Une fuite de données a des conséquences directes, notamment le coût de détection de la faille de sécurité informatique. Mais aussi indirectes, comme la perte de confiance des clients.

En France, plus qu’ailleurs, la tolérance au risque cybersécuritaire est très faible. Or, une  entreprise perd en moyenne 4,5 % de ses clients, lorsqu’il a incident et donc impact sur ses données. En comparaison, en Allemagne, ce chiffre est égal à 3,2 %.
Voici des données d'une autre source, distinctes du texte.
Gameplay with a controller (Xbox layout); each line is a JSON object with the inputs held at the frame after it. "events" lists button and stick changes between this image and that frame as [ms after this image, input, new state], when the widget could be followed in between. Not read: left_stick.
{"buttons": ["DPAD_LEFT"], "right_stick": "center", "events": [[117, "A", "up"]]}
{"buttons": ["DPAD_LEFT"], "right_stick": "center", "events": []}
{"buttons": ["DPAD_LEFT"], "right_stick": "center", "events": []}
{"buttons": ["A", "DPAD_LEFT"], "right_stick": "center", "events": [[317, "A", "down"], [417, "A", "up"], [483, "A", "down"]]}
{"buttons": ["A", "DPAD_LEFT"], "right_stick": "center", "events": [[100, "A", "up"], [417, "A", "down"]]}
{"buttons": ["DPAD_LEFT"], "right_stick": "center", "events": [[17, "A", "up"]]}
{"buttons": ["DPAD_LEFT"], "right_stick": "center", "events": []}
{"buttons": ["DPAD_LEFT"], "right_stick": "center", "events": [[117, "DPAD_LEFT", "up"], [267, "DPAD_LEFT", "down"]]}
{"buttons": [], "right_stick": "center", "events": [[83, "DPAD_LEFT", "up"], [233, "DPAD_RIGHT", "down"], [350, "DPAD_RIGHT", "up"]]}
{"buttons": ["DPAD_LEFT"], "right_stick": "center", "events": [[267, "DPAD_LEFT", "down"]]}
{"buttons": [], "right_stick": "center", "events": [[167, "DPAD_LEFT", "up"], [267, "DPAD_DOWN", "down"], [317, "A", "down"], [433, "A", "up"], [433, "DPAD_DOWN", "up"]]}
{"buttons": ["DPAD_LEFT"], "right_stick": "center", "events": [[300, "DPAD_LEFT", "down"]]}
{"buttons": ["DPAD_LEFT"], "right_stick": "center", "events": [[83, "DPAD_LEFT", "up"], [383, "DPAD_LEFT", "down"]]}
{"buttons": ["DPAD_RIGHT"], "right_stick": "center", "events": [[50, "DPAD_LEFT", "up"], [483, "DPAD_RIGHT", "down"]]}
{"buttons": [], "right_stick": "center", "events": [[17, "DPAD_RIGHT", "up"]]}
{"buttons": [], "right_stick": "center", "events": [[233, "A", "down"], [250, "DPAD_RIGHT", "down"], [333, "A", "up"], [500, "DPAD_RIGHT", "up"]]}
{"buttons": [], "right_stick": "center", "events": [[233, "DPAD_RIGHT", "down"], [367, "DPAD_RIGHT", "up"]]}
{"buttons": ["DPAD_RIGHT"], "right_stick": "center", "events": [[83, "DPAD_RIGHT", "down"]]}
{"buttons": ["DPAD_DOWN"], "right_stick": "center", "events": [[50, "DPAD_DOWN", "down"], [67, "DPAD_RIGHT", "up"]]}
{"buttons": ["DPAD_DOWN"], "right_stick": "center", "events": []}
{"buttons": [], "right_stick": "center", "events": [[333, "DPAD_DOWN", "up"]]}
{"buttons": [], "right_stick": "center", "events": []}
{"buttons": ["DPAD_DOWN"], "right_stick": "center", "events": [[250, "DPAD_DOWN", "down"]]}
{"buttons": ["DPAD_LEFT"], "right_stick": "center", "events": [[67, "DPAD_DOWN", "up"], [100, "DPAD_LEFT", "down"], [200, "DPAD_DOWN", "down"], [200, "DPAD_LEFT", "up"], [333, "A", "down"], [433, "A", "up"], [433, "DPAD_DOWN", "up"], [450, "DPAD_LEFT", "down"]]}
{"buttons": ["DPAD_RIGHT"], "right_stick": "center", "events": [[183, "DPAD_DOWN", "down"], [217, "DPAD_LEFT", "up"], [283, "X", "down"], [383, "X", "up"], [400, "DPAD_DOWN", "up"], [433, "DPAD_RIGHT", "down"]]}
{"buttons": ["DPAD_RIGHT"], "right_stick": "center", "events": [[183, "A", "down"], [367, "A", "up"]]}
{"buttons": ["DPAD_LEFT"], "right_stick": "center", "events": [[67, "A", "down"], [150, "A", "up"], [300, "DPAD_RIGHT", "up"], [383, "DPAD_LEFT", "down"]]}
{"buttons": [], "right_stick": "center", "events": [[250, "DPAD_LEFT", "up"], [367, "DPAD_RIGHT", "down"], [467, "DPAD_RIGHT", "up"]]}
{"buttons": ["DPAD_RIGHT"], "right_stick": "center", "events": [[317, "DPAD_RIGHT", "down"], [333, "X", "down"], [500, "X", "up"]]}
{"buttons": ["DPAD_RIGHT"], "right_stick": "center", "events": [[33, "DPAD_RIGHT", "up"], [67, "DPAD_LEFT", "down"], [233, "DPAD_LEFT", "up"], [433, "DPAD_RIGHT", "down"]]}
Il s’agit d’un des enseignements d’une étude Ponemon pour IBM menée auprès de 314 entreprises issues de 10 pays différents. Soit Brésil, États-Unis, Italie, France, Allemagne, Inde, Arabie Sahoudite, Émirat Arabe-Uni, Royaume-Uni, Japon, ainsi que l'Australie.

Le coût des incidents de cybersécurité en hausse

Le coût d’un incident de cybersécurité entraînant une violation des données de l’entreprise est de plus en plus important. À l’échelle mondiale, Ponemon conclut que le prix à payer a augmenté de 15 % en 2013-2014 par rapport à 2012.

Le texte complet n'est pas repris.